►

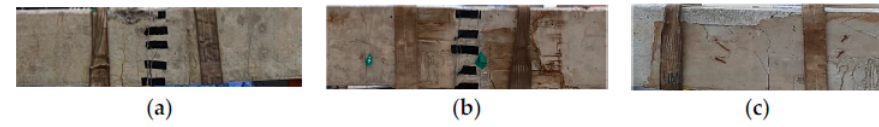
Figure 12. Failure of specimens in the midspan: ( a ) CRC; ( b ) PCM-A; ( c ) PCM-B.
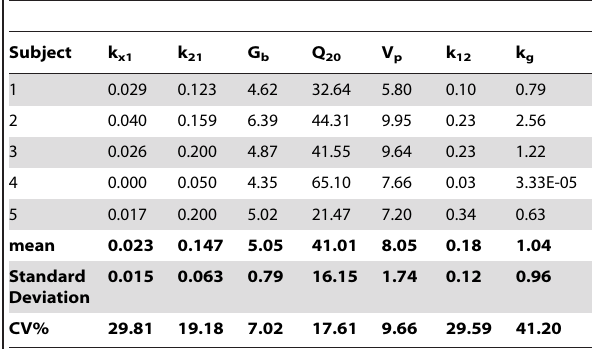
Table 3. Parameter estimates for the two-compartment model for glycemia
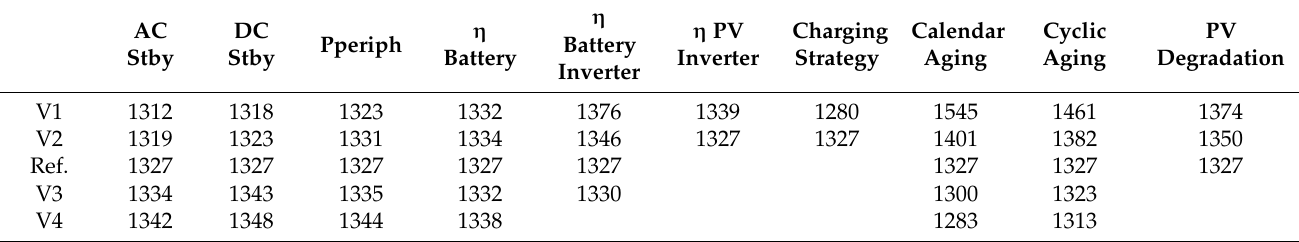
Table A4. Electricity costs per year in € depending on the change of different technical parameters. The selected PV system and battery combination is the combination that is the most favorable for the respective boundary conditions.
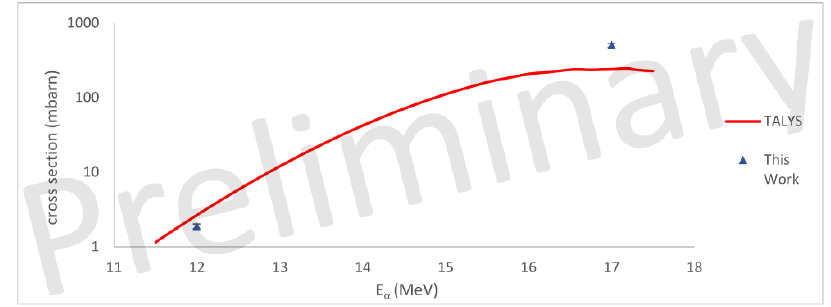
Fig. 3. The preliminary results of this work in the case of 124 Te(α,n) 127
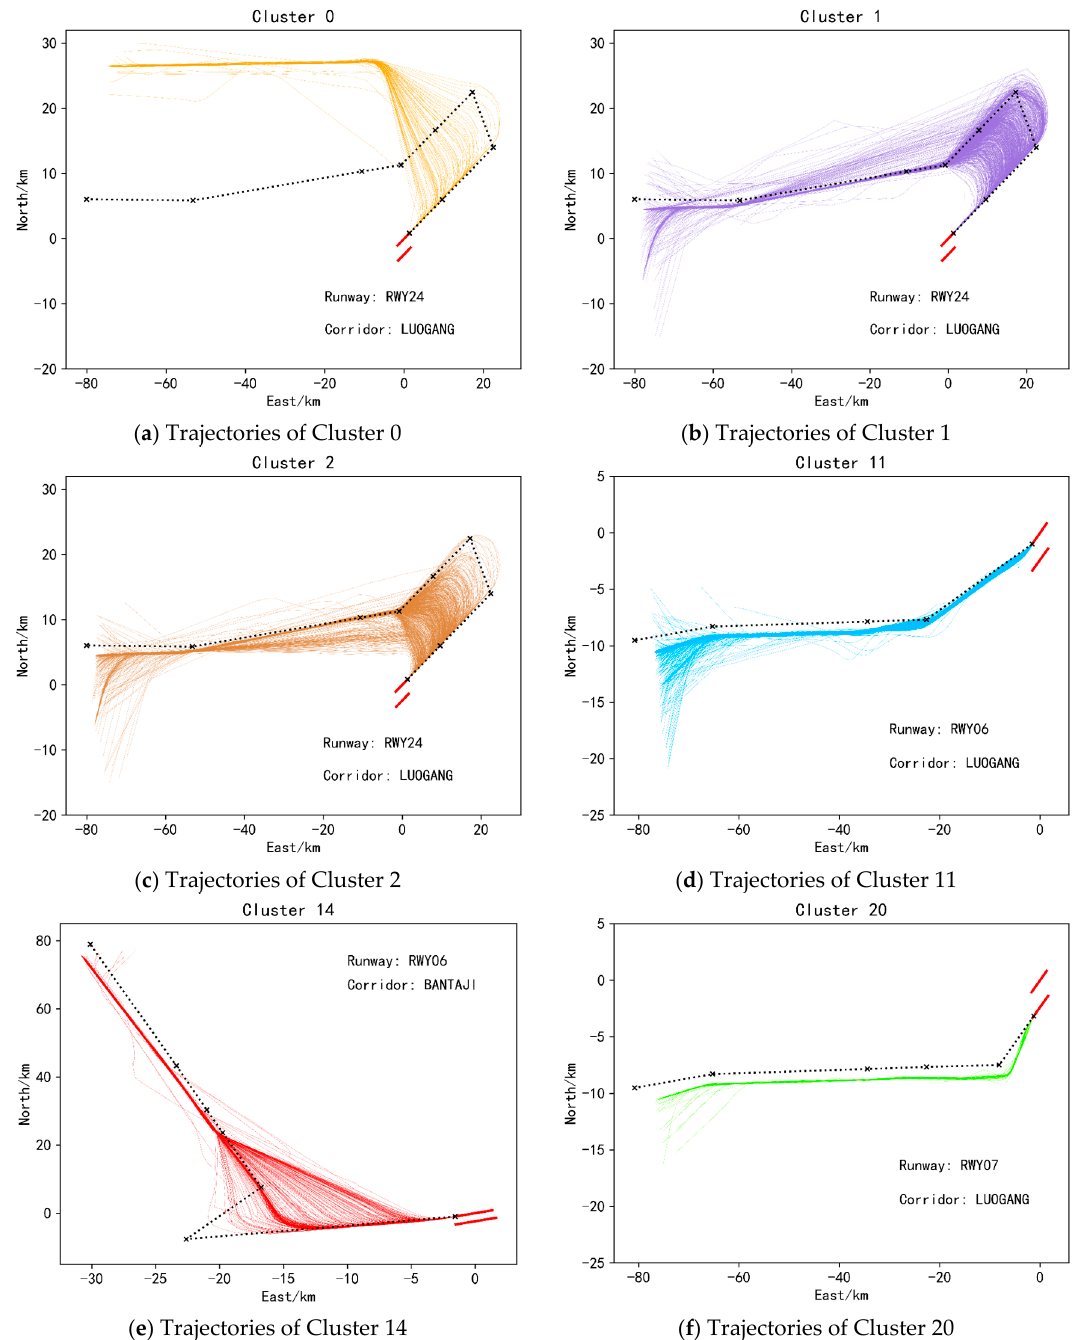
Figure 11. Two-dimensional plan view of some takeoff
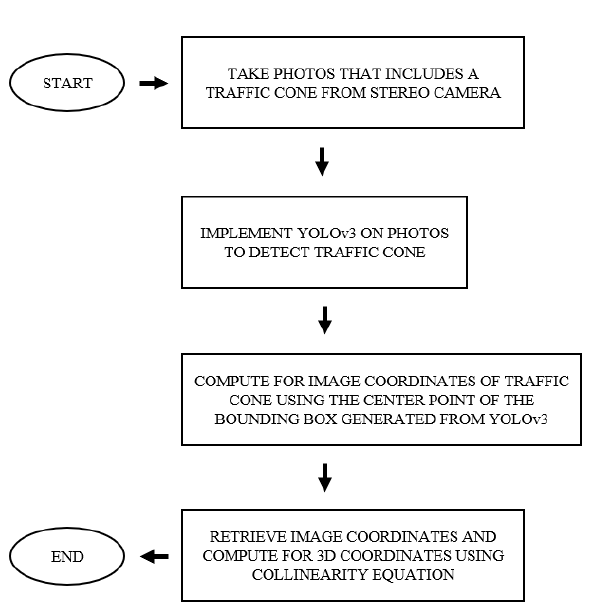
Figure 4. General Methodology of the Research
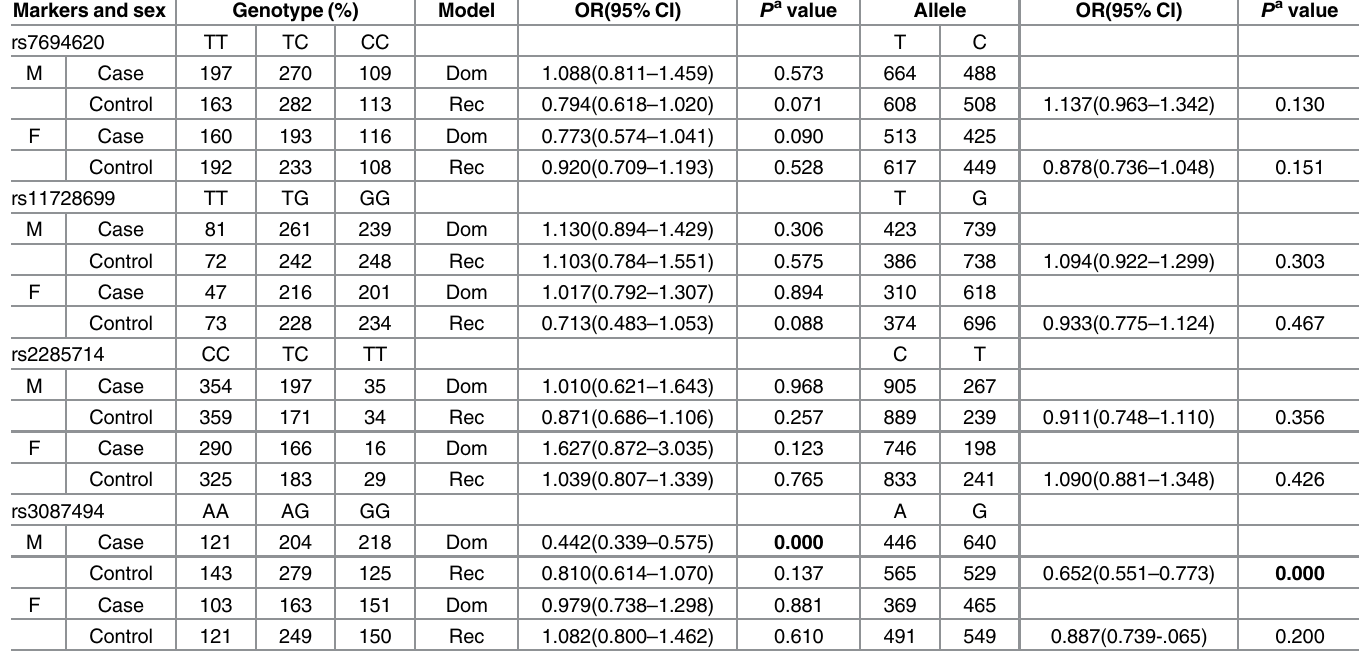
Table 5. Sex-specific genotype distribution and allele frequency differences between schizophrenia patients and healthy controls for four PLA2G12A SNPs.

◄

_ASSIGNMENT_
Could you reproduce every record above exactly, leaving out any pictures?

_TASK ANSWER_
Figure 12. Failure of specimens in the midspan: ( a ) CRC; ( b ) PCM-A; ( c ) PCM-B.
Table 3. Parameter estimates for the two-compartment model for glycemia
Table A4. Electricity costs per year in € depending on the change of different technical parameters. The selected PV system and battery combination is the combination that is the most favorable for the respective boundary conditions.
Fig. 3. The preliminary results of this work in the case of 124 Te(α,n) 127
Figure 11. Two-dimensional plan view of some takeoff
Figure 4. General Methodology of the Research
Table 5. Sex-specific genotype distribution and allele frequency differences between schizophrenia patients and healthy controls for four PLA2G12A SNPs.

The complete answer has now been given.